Referring to a 1967 Arab League summit held in Sudan in the aftermath of the Six-Day War, Leiter said, “Khartoum is the capital of Arab rejection. The ‘three nos of Khartoum’ were no peace with Israel, no negotiation with Israel and no recognition of Israel. If five decades later, Israel is making peace with Sudan, that’s very symbolic of turning back the rejectionist tide.”

Sudan agreed to estabish ties with Israel in January 2021 as part of an arrangement with the US to get itself removed from a list of countries designated as state sponsors of terror. Unlike the United Arab Emirates, Bahrain and Morocco, however, Sudan has not made any moves to normalize ties, such as exchanging embassies.

“The Sudanese public isn’t ready” for overt diplomatic ties with Israel, Leiter explained to TPS. “Making peace between countries has to trickle down to the street and they need for the street to agree. Not enough of the general public is on board.”

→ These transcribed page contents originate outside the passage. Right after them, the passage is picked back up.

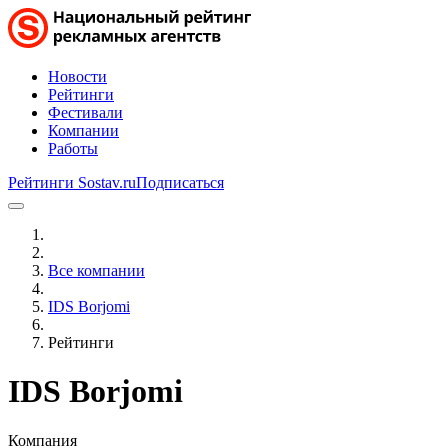
Новости
Рейтинги
Фестивали
Компании
Работы
Рейтинги Sostav.ru
Подписаться
Все компании
IDS Borjomi
Рейтинги
IDS Borjomi
Компания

After the signing, Eli Cohen, then Israel’s Intelligence Minister became the first known Israeli government minister to visit Khartoum. He led a delegation of intelligence and security officials to discuss diplomatic, security and economic issues with their Sudanese counterparts.

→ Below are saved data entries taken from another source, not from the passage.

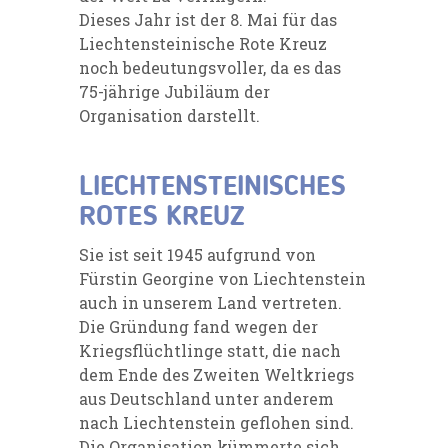
Dieses Jahr ist der 8. Mai für das
Liechtensteinische Rote Kreuz
noch bedeutungsvoller, da es das
75-jährige Jubiläum der
Organisation darstellt.
LIECHTENSTEINISCHES
ROTES KREUZ
Sie ist seit 1945 aufgrund von
Fürstin Georgine von Liechtenstein
auch in unserem Land vertreten.
Die Gründung fand wegen der
Kriegsflüchtlinge statt, die nach
dem Ende des Zweiten Weltkriegs
aus Deutschland unter anderem
nach Liechtenstein geflohen sind.
Die Organisation kümmerte sich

When Sudan signed the accords, the country was led jointly by Gen. Burhan and civilian Prime Minister Abdallah Hamdok. Hamdok opposed joining the Abraham Accords, saying their transitional government did not have a mandate to sign the agreement.

Burhan seized power in a military coup in October 2021.

The administration of US President Joe Biden has called on Burhan to transfer power to an elected government, a position that Leiter called “foolhardy.”

Said Leiter, “We could see a repeat of what happened in Egypt in 2011 when the Muslim Brotherhood rode to power and took over the government. The last thing we need to see in Sudan is for a takeover by Muslim extremists.”

Sudan has been trying to reintegrate itself with the West following 30 years of repression and isolation under Omar Bashir, who allied Sudan with Iran.

Asked about possible Iranian involvement in Sudan’s fighting, Leiter said, “The key to understanding the Horn of Africa is this: The greater the instability, ethnic strife and political tension, the more Iran benefits. We can deduce from the fact that Iran benefits that they probably created the instability.”

Explaining the presence of Israeli agricultural workers in Sudan, Leiter said Khartoum has around 40 million people to feed and is in “desperate need” of Israeli agritech and assistance.

“Israel’s know-how in terms of sustainable greenhouse technology is critical to Sudan,” Leiter said.